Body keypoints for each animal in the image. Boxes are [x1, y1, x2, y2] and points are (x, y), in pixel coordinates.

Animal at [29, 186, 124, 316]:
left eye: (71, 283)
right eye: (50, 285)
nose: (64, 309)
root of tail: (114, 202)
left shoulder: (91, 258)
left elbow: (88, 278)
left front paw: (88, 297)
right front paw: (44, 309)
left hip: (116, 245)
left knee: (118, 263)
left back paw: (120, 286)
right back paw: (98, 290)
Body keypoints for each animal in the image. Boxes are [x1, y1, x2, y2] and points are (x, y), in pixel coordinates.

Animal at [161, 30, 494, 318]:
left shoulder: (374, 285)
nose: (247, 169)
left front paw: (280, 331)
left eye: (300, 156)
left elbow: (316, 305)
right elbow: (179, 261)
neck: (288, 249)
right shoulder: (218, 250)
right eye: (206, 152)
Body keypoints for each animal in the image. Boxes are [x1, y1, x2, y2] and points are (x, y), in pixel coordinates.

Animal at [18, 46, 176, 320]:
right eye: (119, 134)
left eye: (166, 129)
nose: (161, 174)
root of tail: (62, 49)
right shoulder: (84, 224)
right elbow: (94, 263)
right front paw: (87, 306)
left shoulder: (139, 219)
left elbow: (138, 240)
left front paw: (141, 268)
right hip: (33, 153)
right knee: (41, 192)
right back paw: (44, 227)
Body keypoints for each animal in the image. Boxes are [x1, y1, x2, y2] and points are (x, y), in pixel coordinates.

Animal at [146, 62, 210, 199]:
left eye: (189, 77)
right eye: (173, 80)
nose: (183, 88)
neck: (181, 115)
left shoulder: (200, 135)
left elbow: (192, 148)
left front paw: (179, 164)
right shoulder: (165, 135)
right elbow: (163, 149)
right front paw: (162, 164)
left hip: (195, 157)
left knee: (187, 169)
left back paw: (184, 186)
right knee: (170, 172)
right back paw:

******************************

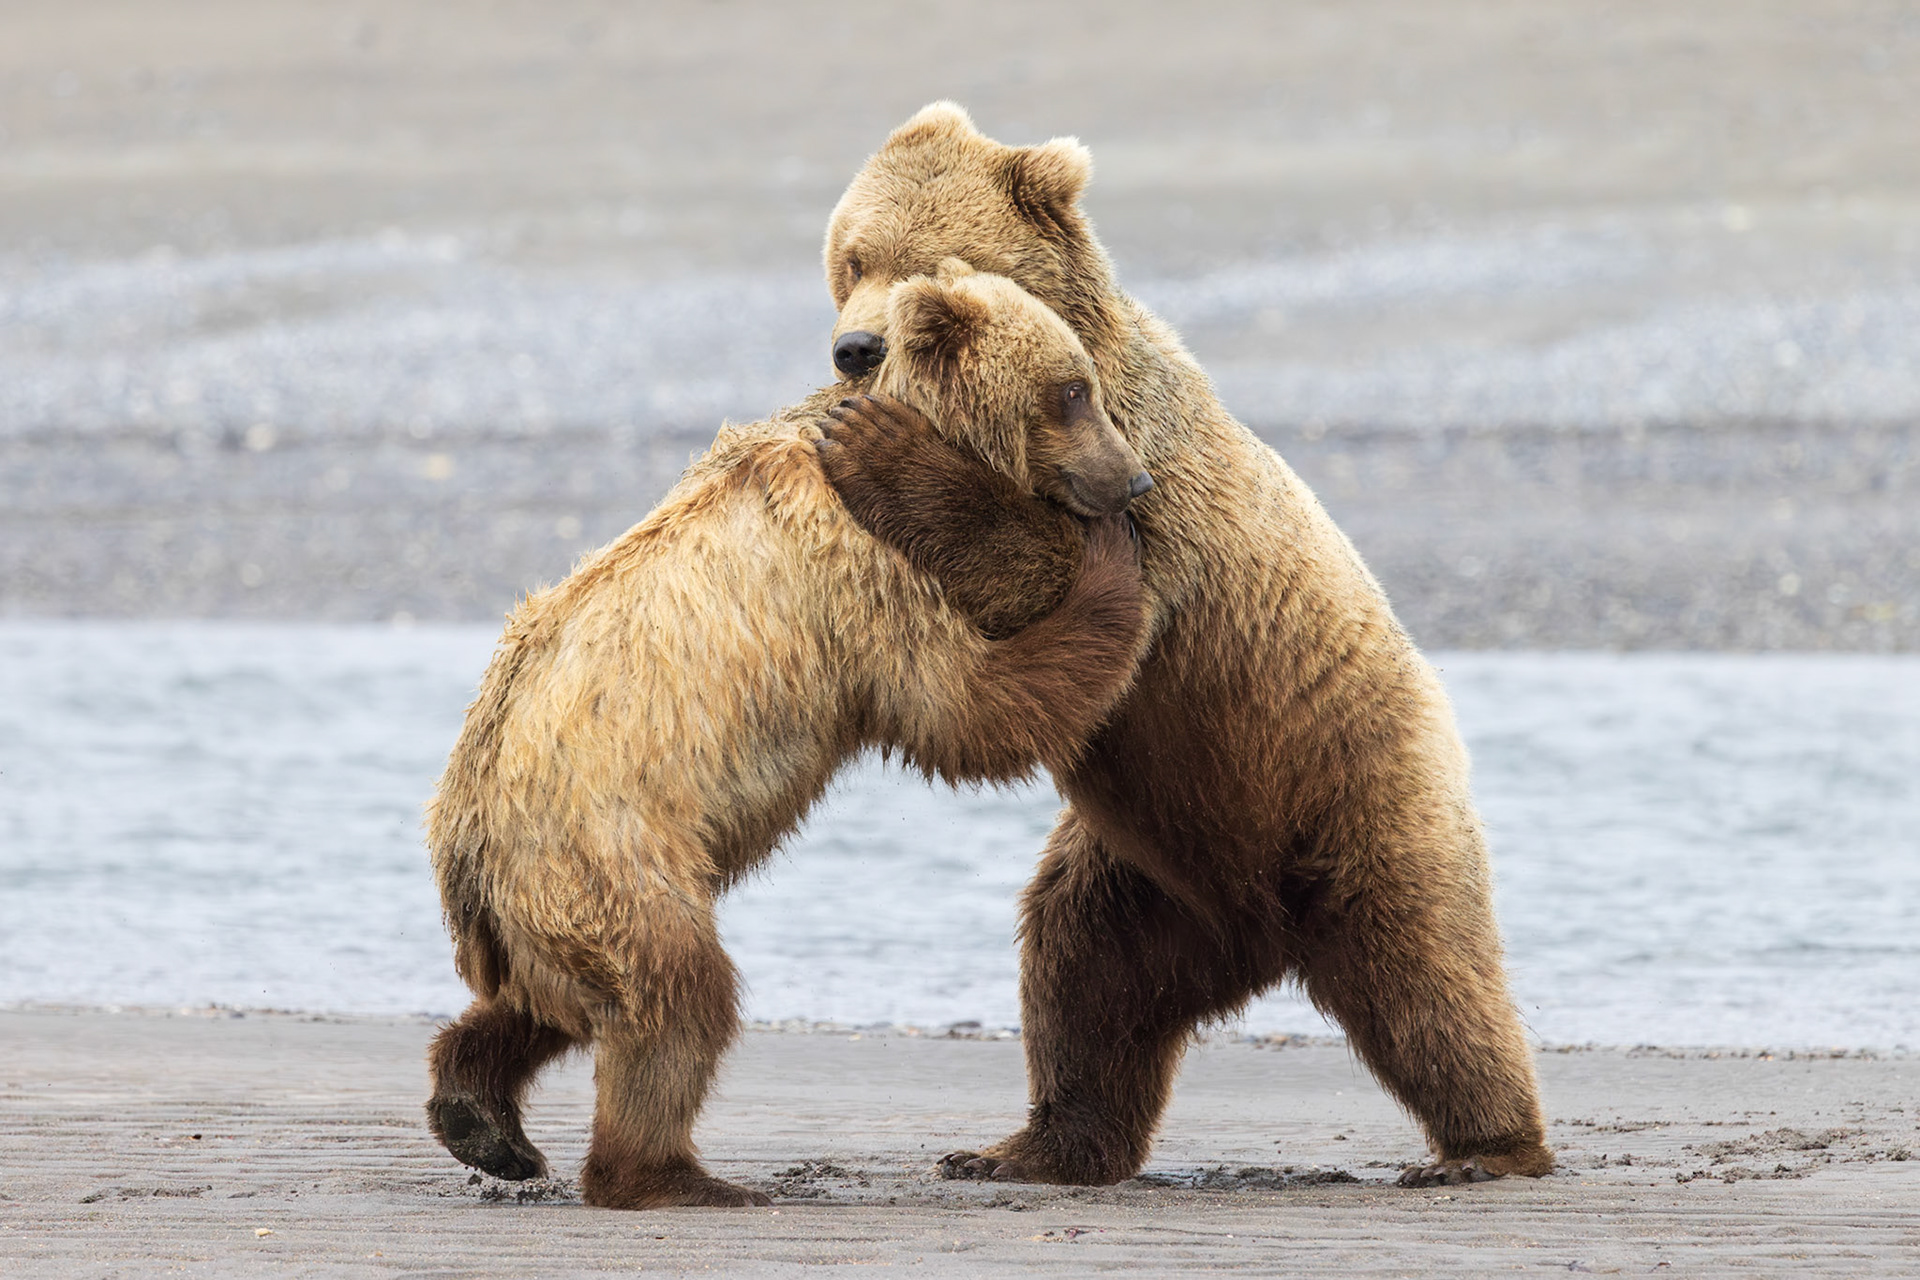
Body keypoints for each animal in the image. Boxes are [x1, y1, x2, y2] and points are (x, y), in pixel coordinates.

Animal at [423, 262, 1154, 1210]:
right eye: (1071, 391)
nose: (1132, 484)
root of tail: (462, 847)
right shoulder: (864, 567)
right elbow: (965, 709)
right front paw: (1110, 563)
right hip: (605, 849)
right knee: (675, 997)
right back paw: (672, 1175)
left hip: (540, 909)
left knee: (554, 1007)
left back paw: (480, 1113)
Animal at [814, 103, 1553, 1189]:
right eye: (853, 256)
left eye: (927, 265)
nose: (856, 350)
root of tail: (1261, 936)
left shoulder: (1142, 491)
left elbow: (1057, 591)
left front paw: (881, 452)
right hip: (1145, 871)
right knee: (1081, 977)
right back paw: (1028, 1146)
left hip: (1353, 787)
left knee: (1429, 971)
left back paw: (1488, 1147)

******************************

## Assignment
For this exercise, repeat exactly the lines of the data above from the one with "right knee: (675, 997)" down to the one with "right hip: (1145, 871)", both end lines included.

## Output of the task
right knee: (675, 997)
right back paw: (672, 1175)
left hip: (540, 909)
left knee: (554, 1007)
left back paw: (480, 1113)
Animal at [814, 103, 1553, 1189]:
right eye: (853, 256)
left eye: (927, 265)
nose: (856, 350)
root of tail: (1261, 936)
left shoulder: (1142, 491)
left elbow: (1057, 591)
left front paw: (881, 452)
right hip: (1145, 871)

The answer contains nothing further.